Attorney William Narwold of Mount Pleasant, S.C.-based Motley Rice, who is representing the plaintiff in the suits filed on June 15, explains how it works.

Credit card companies typically submit two numbers to the credit bureaus: a high balance, or how much is typically owed over time, and a consumer’s credit limit. The scoring system used by the credit bureaus compares the high balance against the credit limit. But if the company neglects to report the credit limit, the scoring software automatically assumes that the high balance and credit limit are one in the same.

For example, if the consumer has a $5,000 credit limit that goes unreported, but only a $1,500 balance, it will appear as though the consumer has maxed out his or her card at $1,500, which results in a lower credit score.

And that, argued Narwold, causes consumers to lose out on lower interest rates for cars, homes and personal loans.

“All of a sudden, their not reporting information costs you money,” Narwold said.

Narwold’s suits claim that by not requiring credit card companies to report credit limits, the credit bureaus are violating the FCRA by not taking reasonable steps “to ensure maximum possible accuracy.”

“That’s the magic language from the statute. It’s a pretty tough standard,” Narwold said.

Tough cases prove

Attorney Ian Lyngklip, co-chairman of the National Association of Consumer Advocates, who trains attorneys in the area of identity theft and fair credit reporting, noted that there has been a growing interest among lawyers who want to litigate such cases. Currently, there are about 200 lawyers nationwide experienced in this area, he said, noting that as many as 270 lawyers have participated in his training seminars in recent years.

Lyngklip, whose Michigan firm is handling about 20 lawsuits against the credit bureaus over erroneous credit and is investigating another 40 such cases, stressed that credit-reporting lawsuits against the bureaus are tough to prove.

For example, he said, a credit bureau might remove false information from a file. But a debt collector will continue to go after the person, then submit another file to the credit bureau-and the information pops up again.

“It’s a very difficult suit to win,” Lyngklip said.

Difficult, but not impossible, as Virginia attorney A. Hugo Blankingship III can attest to.
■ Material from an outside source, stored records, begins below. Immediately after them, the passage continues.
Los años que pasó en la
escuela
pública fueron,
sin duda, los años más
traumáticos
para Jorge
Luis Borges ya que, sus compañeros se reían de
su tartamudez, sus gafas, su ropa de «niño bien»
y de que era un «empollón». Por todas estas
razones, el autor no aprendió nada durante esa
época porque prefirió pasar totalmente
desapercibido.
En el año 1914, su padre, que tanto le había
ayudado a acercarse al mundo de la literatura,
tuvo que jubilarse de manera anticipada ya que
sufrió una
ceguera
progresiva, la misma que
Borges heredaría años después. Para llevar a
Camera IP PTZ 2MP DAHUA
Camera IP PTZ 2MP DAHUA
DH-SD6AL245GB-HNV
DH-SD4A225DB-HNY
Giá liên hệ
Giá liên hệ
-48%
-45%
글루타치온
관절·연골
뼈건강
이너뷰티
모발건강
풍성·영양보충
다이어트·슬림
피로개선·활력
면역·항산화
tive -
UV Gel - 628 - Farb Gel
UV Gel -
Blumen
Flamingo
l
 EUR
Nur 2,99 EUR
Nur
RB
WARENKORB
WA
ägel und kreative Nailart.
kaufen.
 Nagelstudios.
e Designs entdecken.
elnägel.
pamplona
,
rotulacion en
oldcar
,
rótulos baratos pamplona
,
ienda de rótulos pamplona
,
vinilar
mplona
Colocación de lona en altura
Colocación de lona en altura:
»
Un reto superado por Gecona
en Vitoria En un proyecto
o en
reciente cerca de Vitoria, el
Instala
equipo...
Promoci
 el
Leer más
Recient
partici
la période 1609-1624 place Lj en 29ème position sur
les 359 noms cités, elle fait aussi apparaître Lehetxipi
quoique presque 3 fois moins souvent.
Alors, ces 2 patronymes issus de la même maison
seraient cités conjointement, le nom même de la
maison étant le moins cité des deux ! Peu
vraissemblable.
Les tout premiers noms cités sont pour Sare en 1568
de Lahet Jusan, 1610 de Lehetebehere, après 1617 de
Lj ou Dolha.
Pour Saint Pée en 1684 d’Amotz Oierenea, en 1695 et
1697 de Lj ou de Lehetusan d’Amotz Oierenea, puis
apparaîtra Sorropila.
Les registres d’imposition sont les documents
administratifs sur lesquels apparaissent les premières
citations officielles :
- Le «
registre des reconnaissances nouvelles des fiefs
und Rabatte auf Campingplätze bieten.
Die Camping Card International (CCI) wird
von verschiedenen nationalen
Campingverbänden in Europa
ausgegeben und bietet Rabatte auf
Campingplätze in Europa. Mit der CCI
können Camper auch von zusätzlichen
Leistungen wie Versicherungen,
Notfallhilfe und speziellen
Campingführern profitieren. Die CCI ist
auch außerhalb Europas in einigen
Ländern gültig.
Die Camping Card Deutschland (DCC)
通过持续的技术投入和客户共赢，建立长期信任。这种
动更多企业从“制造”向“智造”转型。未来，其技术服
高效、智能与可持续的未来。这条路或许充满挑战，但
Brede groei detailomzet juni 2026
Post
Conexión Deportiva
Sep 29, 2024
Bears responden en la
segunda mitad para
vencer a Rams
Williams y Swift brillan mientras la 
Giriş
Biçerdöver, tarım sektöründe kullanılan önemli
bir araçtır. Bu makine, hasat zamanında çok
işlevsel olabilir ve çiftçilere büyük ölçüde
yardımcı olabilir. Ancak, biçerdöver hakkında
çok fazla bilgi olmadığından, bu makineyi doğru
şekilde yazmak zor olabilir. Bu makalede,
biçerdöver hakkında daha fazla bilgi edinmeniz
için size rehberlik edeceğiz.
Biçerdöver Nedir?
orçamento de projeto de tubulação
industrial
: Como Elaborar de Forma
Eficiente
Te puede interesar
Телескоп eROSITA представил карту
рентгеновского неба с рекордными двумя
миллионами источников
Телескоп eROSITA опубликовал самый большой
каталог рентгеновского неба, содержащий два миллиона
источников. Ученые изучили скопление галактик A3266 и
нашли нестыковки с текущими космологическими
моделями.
On July 14, a jury ordered Equifax to pay his client, an identity-theft victim, $351,000 over erroneous information that kept appearing on her credit report. Sloan v. Equifax Information Services, No. 1:05-CV-1272, (E.D. Va.)

Sloan had filed against all three bureaus, but Experian and TransUnion settled for undisclosed amounts. The case involved a woman who had her Social Security number stolen by a hospital employee while giving birth to her child in 2003. The employee used it to open numerous accounts and ran up huge debts.

The identity thief was arrested in March 2004 and later sentenced to two years in prison. But the victim spent two years trying to clear up her credit.

“She wrote letters. She called them. They saw the problem. They just didn’t fix it,” said Blankingship of Blankingship & Associates in Alexandria, Va.

Attorneys at Kilpatrick Stockton in Atlanta, the firm that represented Equifax in the Sloan trial, declined comment, as did company officials.

TransUnion and Experian officials also declined comment on the Sloan case.